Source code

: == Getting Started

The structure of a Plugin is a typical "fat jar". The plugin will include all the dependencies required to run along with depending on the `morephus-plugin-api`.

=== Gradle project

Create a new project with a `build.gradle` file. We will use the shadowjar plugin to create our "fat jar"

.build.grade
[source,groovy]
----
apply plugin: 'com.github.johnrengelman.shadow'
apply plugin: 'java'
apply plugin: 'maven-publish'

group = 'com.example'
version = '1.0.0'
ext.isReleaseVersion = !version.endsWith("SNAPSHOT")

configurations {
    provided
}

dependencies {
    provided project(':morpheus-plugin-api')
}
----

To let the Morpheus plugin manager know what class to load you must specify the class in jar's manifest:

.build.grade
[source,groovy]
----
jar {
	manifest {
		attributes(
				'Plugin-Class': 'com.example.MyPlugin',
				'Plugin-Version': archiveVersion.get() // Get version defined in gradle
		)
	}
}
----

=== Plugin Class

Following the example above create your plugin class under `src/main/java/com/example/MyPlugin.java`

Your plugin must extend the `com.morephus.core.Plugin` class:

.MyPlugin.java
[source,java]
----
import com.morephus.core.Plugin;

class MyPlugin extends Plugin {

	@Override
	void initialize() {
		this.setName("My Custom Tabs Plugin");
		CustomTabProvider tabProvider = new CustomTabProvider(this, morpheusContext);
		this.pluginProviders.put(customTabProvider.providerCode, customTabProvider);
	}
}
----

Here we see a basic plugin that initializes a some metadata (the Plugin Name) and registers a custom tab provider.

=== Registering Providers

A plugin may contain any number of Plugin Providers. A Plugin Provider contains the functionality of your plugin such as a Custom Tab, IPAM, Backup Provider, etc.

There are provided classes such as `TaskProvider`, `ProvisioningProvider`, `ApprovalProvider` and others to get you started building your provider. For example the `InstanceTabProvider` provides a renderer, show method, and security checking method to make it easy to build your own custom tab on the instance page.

━━━━━━━━━━━━━━━━

INSTRUCTIONS FOR THE TASK: Return the count of lines in the entries above that include the word "example", without any added text.

EXPECTED OUTPUT: 4